Nine Energy Service, the Houston-based oilfield completions vendor, has filed for Chapter 11 in a prepackaged case that aims to clean up its balance sheet while keeping the business running. According to company filings and a corporate release, the plan would eliminate roughly $320 million of first-lien debt, and the company says it expects to emerge from bankruptcy in about 45 days. Executives say operations will continue through the process, with payroll and vendor payments maintained under court supervision.

What the filing says

According to the company's Form 8-K filed with the SEC, Nine Energy and certain subsidiaries submitted voluntary petitions in the U.S. Bankruptcy Court for the Southern District of Texas to implement a prepackaged plan of reorganization. The Restructuring Support Agreement outlined in the filing involves an ad hoc group of holders of the company's 13.000% senior secured notes due 2028 along with the prepetition ABL lenders, and calls for canceling the existing secured notes and the company's common stock in exchange for new equity in the reorganized business. The document also lays out milestones for interim debtor-in-possession financing approval and target dates for disclosure statement approval and plan confirmation later this spring.

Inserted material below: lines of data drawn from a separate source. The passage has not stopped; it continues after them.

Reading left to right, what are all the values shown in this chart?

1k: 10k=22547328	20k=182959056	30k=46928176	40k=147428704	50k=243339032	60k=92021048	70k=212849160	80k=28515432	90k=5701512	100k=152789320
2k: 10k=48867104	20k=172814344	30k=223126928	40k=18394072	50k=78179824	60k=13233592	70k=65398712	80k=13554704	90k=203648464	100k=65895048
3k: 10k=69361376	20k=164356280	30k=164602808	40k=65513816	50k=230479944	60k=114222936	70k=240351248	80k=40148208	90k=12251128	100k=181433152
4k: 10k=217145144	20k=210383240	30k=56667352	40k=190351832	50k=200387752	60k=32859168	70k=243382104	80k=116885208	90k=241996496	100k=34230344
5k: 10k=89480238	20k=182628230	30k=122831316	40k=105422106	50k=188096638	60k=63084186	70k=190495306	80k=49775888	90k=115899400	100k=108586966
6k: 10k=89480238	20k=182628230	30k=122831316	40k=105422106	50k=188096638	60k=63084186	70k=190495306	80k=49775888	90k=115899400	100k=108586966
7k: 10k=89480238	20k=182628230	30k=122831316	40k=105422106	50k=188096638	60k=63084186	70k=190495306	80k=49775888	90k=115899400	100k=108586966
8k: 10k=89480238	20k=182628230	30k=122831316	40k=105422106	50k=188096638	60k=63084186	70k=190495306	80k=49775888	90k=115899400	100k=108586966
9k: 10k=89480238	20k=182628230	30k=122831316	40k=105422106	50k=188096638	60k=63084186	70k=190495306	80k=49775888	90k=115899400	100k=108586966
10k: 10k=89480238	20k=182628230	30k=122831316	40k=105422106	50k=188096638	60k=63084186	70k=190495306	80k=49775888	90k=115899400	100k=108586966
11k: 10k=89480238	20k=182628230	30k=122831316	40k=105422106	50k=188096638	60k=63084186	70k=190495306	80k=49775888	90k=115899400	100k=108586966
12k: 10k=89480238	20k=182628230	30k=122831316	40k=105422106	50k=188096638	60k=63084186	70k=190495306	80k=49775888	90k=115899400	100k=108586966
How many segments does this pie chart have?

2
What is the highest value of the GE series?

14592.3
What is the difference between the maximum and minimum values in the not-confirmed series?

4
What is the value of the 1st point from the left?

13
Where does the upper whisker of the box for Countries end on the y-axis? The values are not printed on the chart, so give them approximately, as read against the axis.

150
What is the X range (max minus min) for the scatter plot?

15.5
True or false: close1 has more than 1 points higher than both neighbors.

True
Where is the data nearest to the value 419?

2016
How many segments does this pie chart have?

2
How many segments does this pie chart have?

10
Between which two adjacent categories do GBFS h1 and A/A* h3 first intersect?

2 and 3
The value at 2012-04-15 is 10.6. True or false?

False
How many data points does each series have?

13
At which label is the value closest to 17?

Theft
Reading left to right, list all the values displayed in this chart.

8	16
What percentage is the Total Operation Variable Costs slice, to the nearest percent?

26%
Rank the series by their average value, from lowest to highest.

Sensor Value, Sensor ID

Company statement and financing

In a press release distributed through PR Newswire, Nine said it had secured a commitment for a $125 million debtor-in-possession asset-based loan from its existing ABL lender, with that same lender also committing to a $135 million exit ABL facility when the company emerges. The release states that the restructuring is expected to trim annual interest expense by about $40 million and allow Nine to keep serving customers without interruption. “We are taking an important strategic step to position the business for long-term success,” President and CEO Ann Fox said in the release.

Behind the restructuring

Industry reporting and court filings tie much of Nine's current predicament to heavy borrowing used to fund acquisitions and later refinancings that left the company with expensive first-lien debt. As reported by Bloomberg Law, those 13% notes originated from a prior deal to purchase Magnum Oil Tools and subsequent financings that pushed up the company’s interest burden. Local coverage in the Houston Business Journal adds that weaker oil prices and new tariffs on steel have tightened margins and raised costs, which in turn aggravated Nine’s liquidity pressures.

What it means for shareholders, workers and suppliers

The company's filings caution that holders of its common stock could suffer a significant or total loss, since the contemplated plan would cancel existing shares for no consideration. At the same time, Nine has filed customary “first-day” motions seeking authority to preserve payroll and employee benefits and to pay prepetition trade claims so that vendors remain unimpaired, according to its release. The company says customers and field crews should not see immediate disruption, as operations are expected to continue under debtor-in-possession status.

Timetable and where to follow the case

Nine began soliciting votes on the proposed plan before submitting its Chapter 11 petitions and has asked the court to administer the cases jointly. The company says it anticipates emerging from the process in roughly 45 days if the timeline holds. Bankruptcy pleadings and case documents are being posted to a claims site run by Nine’s noticing agent, Epiq, via a link the company provided for case materials. The matter is docketed in the U.S. Bankruptcy Court for the Southern District of Texas, and early filings and docket entries are available on public court trackers and case listings.

Legal outlook

Prepackaged Chapter 11 cases can move quickly when secured creditors and ABL lenders are already lined up behind a plan, though judges still must review disclosures and voting results. The company’s Form 8-K filed with the SEC details the milestones that the parties must hit for interim financing, disclosure statement approval and plan confirmation. If the court signs off on the plan as proposed, secured noteholders would receive equity in the reorganized company, current common shareholders would likely be wiped out, and the debtor-in-possession lender would hold super-priority claims for the life of the case.